Data records:
_ _ _ _ _ _ _

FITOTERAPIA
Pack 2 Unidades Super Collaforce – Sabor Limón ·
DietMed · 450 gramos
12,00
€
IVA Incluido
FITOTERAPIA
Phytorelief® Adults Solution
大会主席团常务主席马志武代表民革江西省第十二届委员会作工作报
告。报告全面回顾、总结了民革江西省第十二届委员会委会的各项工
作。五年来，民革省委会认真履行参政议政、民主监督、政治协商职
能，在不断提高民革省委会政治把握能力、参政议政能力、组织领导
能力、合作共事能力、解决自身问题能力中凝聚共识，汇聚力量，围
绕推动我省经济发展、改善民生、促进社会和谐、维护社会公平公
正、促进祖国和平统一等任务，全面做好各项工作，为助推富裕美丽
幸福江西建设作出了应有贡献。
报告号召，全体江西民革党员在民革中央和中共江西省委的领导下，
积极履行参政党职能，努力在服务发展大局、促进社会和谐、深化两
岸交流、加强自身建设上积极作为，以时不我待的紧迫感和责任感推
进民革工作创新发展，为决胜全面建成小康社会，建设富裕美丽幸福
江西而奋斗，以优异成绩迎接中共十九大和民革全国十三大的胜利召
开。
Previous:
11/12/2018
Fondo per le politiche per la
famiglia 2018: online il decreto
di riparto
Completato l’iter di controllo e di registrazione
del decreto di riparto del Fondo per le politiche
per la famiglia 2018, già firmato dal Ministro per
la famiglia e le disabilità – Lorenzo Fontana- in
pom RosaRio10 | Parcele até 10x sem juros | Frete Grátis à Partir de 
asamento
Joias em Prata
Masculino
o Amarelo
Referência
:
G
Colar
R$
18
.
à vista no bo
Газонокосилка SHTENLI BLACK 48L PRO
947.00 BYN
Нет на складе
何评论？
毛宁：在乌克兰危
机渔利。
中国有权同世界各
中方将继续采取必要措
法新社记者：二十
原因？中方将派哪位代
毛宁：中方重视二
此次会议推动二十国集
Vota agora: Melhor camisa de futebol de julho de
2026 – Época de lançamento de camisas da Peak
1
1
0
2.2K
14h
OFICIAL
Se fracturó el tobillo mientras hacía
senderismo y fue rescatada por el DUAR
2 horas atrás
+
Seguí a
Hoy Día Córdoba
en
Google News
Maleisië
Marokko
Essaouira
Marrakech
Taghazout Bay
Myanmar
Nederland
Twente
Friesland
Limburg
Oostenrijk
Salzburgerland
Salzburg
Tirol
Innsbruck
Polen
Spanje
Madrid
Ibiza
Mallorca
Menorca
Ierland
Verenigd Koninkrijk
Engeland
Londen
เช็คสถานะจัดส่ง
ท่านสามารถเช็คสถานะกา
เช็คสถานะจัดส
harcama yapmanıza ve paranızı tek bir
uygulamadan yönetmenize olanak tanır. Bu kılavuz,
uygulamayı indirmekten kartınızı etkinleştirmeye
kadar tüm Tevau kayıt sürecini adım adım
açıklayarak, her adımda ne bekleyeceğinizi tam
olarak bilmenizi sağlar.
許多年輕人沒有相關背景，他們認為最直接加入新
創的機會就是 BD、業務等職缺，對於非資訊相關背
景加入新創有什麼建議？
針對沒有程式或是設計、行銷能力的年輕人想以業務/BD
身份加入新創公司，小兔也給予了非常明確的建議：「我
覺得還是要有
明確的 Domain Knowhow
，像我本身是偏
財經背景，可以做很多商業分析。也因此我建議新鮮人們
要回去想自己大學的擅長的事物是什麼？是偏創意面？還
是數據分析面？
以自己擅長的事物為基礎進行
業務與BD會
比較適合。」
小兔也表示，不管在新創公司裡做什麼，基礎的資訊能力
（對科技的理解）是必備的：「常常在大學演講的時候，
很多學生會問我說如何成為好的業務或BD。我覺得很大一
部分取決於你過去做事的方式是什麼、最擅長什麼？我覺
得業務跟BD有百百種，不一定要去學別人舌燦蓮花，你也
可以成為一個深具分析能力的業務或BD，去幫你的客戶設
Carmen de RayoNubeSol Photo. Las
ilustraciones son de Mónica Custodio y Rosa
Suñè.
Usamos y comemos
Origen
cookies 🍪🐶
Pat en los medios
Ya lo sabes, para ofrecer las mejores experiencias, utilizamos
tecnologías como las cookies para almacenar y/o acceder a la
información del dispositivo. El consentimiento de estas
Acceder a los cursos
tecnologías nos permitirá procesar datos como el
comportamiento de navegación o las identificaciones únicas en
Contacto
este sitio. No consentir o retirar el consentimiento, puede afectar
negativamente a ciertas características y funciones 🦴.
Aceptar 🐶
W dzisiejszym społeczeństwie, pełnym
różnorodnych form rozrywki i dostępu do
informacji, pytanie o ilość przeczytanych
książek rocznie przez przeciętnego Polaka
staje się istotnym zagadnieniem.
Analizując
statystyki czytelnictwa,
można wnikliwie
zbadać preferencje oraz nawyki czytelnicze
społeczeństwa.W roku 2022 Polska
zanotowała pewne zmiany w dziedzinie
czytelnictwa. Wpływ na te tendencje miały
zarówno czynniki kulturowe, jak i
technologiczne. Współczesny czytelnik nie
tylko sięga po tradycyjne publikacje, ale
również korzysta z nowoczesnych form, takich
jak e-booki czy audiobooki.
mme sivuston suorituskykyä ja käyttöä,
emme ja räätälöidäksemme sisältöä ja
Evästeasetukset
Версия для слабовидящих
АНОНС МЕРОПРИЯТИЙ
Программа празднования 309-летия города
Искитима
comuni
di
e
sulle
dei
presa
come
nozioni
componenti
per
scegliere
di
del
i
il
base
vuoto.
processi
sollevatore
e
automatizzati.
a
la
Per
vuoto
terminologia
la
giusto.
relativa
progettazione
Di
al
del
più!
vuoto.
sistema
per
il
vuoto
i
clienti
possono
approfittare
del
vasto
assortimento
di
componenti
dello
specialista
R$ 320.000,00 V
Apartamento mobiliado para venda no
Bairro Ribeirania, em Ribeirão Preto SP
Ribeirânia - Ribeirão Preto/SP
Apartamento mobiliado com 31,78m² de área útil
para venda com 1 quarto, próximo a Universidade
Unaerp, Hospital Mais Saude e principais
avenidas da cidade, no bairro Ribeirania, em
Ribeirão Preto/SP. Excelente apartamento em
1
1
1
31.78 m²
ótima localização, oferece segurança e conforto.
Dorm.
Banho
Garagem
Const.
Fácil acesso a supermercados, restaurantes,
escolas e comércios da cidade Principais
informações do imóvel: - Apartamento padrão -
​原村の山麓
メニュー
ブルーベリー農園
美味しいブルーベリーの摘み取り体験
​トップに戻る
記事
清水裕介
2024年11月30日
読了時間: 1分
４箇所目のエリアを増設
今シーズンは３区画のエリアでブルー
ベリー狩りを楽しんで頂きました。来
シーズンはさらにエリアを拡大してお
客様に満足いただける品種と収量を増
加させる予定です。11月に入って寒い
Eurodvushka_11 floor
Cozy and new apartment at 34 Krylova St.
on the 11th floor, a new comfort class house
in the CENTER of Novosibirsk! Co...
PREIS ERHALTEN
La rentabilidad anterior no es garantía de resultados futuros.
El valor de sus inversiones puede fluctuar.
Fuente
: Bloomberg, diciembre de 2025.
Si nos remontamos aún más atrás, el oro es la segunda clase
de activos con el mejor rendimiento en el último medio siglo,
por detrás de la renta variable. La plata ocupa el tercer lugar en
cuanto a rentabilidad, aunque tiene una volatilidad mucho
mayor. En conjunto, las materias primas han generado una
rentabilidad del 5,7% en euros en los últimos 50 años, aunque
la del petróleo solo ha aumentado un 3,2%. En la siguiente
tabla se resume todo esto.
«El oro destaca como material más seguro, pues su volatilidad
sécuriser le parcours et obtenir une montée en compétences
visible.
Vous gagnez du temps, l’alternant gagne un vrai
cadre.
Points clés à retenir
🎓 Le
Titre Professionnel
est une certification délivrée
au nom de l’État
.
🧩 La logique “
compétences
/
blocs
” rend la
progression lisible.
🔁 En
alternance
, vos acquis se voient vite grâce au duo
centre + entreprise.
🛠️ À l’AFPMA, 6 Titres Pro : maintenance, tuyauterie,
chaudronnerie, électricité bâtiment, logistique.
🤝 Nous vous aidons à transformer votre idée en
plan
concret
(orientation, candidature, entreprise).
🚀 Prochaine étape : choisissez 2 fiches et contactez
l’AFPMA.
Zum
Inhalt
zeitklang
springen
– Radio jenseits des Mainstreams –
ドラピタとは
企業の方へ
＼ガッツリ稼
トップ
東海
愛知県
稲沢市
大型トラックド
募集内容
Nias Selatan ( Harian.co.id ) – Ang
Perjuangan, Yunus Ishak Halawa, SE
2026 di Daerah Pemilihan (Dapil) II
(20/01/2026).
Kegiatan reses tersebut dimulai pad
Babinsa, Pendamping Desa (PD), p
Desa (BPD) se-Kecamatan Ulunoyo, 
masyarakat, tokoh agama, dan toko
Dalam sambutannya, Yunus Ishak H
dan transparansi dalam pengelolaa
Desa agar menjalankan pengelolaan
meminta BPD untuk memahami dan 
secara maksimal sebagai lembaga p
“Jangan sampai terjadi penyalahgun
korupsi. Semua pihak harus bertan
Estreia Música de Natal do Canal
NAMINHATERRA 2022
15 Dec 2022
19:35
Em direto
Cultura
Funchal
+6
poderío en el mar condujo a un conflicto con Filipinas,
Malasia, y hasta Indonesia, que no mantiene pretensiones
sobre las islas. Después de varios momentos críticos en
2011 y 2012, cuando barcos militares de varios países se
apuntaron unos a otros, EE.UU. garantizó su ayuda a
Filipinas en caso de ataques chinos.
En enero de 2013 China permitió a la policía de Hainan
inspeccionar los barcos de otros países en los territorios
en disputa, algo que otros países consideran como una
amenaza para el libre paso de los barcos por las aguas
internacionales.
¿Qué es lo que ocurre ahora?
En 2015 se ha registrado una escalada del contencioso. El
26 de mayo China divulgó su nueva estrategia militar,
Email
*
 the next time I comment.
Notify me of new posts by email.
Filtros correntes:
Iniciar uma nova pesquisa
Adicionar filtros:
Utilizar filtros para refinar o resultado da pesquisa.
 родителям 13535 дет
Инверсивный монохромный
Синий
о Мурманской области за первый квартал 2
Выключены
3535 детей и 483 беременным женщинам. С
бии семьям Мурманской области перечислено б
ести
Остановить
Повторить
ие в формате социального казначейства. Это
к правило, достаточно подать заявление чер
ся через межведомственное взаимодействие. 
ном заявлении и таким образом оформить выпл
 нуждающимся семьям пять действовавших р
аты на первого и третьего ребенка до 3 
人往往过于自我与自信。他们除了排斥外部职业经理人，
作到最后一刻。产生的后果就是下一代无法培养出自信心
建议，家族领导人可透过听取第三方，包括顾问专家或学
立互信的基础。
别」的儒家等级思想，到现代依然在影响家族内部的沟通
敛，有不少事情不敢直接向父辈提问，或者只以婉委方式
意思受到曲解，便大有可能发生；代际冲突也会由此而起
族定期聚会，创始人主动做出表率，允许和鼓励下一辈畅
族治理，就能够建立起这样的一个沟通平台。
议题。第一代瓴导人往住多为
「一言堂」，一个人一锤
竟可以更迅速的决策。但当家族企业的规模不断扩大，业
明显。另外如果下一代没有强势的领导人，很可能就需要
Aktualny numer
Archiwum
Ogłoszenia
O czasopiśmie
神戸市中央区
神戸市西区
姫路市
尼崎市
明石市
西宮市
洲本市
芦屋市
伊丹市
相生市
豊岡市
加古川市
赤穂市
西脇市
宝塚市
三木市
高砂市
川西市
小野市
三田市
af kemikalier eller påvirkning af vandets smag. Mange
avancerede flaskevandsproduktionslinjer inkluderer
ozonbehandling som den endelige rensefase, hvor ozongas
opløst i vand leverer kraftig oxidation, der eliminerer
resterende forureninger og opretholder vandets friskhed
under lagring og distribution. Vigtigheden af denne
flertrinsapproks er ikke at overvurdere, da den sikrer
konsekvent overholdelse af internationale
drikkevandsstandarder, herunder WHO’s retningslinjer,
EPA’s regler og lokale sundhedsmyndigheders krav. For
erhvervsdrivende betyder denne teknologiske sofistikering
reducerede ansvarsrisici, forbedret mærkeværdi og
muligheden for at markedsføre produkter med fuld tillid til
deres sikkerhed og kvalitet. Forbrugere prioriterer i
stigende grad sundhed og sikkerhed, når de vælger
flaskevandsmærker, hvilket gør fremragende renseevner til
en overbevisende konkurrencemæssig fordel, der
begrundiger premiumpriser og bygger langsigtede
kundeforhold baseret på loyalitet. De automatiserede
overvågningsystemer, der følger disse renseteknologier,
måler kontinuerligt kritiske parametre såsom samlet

_ _ _ _ _ _ _

Set down only the lines above that fall between the line holding "Se fracturó el tobillo mientras hacía" and the line holding "要回去想自己大學的擅長的事物是什麼？是偏創意面？還", inclusive, keeping each exact.

#### EXERCISE RESULT
Se fracturó el tobillo mientras hacía
senderismo y fue rescatada por el DUAR
2 horas atrás
+
Seguí a
Hoy Día Córdoba
en
Google News
Maleisië
Marokko
Essaouira
Marrakech
Taghazout Bay
Myanmar
Nederland
Twente
Friesland
Limburg
Oostenrijk
Salzburgerland
Salzburg
Tirol
Innsbruck
Polen
Spanje
Madrid
Ibiza
Mallorca
Menorca
Ierland
Verenigd Koninkrijk
Engeland
Londen
เช็คสถานะจัดส่ง
ท่านสามารถเช็คสถานะกา
เช็คสถานะจัดส
harcama yapmanıza ve paranızı tek bir
uygulamadan yönetmenize olanak tanır. Bu kılavuz,
uygulamayı indirmekten kartınızı etkinleştirmeye
kadar tüm Tevau kayıt sürecini adım adım
açıklayarak, her adımda ne bekleyeceğinizi tam
olarak bilmenizi sağlar.
許多年輕人沒有相關背景，他們認為最直接加入新
創的機會就是 BD、業務等職缺，對於非資訊相關背
景加入新創有什麼建議？
針對沒有程式或是設計、行銷能力的年輕人想以業務/BD
身份加入新創公司，小兔也給予了非常明確的建議：「我
覺得還是要有
明確的 Domain Knowhow
，像我本身是偏
財經背景，可以做很多商業分析。也因此我建議新鮮人們
要回去想自己大學的擅長的事物是什麼？是偏創意面？還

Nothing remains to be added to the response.